Can you get Facebook-withdrawal?

So, for those of you who are walking in my shoes right now, one of the biggest battles you will be facing is “the announcements”. These take many forms, from text, face-to-face, telephone call, and the most common culprit of all – Facebook.

I am a self-confessed Facebook addict, and was one of the joiners of 2005/2006, when it was exclusively for university students (you were only allowed to sign up with an official uni email address). It’s therefore fair to say that it’s pretty ingrained into every day life, and has, over the years, replaced phone calls and texts as a way to stay in touch with people.

More recently, it has been to starting to grate me. It has become such a superficial, half-arsed way of communicating with people, and I was discovering that those I interacted with most, were people I probably wouldn’t say two words to on the street if I saw them. Yet, you’d get comments like, “Oh hun, sending hugs”, if you’d posted that you’d had a bad day – have I ever been on hugging terms with you? Or, “we totally have to catch up soon, it’s been tooooo long” –  Really? Do we? Had we both really wanted to meet up, we’d have done so at some point in the past 7 years

Funnily enough, those friends that really do matter, drop you a text, pick up the phone to you, call round your house, and hardly ever write on your Facebook wall.

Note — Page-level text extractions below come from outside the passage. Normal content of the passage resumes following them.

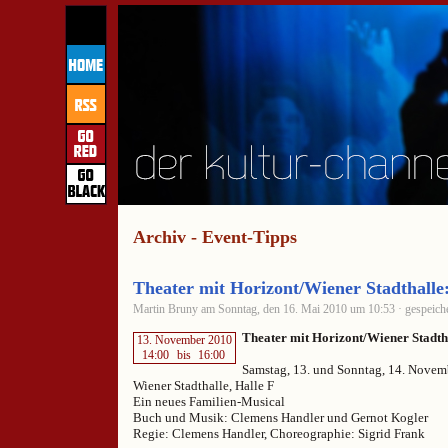
Archiv - Event-Tipps
Theater mit Horizont/Wiener Stadthalle
Martin Bruny am Sonntag, den 16. Mai 2010 um 10:53 · gespeiche
Theater mit Horizont/Wiener Stadth
13. November 2010
14:00
bis
16:00
Samstag, 13. und Sonntag, 14. Novem
Wiener Stadthalle, Halle F
Ein neues Familien-Musical
Buch und Musik: Clemens Handler und Gernot Kogler
Regie: Clemens Handler, Choreographie: Sigrid Frank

I’ve reached that point in life now where the large majority of my friends are getting married, and having kids. It is inevitable that “the announcements” are going to happen. And yet, logic does nothing to soothe that heartbreak when you happen across one.

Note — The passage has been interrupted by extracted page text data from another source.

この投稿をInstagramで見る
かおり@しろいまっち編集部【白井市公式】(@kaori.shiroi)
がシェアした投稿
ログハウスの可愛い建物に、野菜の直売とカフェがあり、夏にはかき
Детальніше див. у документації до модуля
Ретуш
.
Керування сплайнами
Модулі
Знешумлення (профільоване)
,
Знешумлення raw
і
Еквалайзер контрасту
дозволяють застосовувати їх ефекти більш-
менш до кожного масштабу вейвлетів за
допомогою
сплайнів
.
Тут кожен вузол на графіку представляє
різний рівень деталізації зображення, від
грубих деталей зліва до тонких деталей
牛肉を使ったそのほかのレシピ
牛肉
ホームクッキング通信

Don’t get me wrong – I bear nobody any ill-will, and I understand that you want to shout it from the rooftops, cos I would too. But your news can turn me from being as happy as Larry, to feeling like kicking a puppy (which I must add, that I would never do, because I love animals… but you get my drift).

My husband has rehearsed the act so many times over the past year – he deals with the sulking, wipes away the tears that follow, and then tries to reason with the *Chimp within. I like to think of it as an equivalent to Kubler-Ross’s, “Five Stages of Grief” model. And yes, I KNOW that other women are going to get pregnant, and I KNOW that they’re happy and want to share it, and I KNOW that they probably aren’t bearing the smallest thought for those of us who aren’t getting that bun to start cooking… but I DON’T CARE and I want to go and hide away for the next 9 months and then never see them with their babies until their babies grow up to be in their terrible twos and I can go on posh holidays, and spend my money on nice clothes and shoes and have something that THEY want… 

Yes, logic really doesn’t feature, does it?

So, I made the brave step of leaving Facebook last month.

I’ve gone back to the old-fashioned “text and phone” method of keeping in touch with my nearest and dearest. And you know what? I’ve not got the shakes, or had a seizure, or been tossing and turning in my bed at night. It has been LIBERATING. 

Not only do I have pregnancy and babies (a little) less in my face, but I’m now free from the knowledge of what the woman-from-my-workplace-8-years-ago has managed to buy from the Bargain Bucket in Primark, and that the-bloke-I-went-to-Primary-school-with might have seen one of those poisonous false widow spiders on the outside of his mum’s garage.